Each entry must appear again exactly as it does in the source.

__Data to examine__:
*** Begin section ***

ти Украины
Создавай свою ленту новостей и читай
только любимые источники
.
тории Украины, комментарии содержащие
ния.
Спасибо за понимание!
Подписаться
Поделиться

*** End section ***

__Written answer__:
ти Украины
Создавай свою ленту новостей и читай
только любимые источники
.
тории Украины, комментарии содержащие
ния.
Спасибо за понимание!
Подписаться
Поделиться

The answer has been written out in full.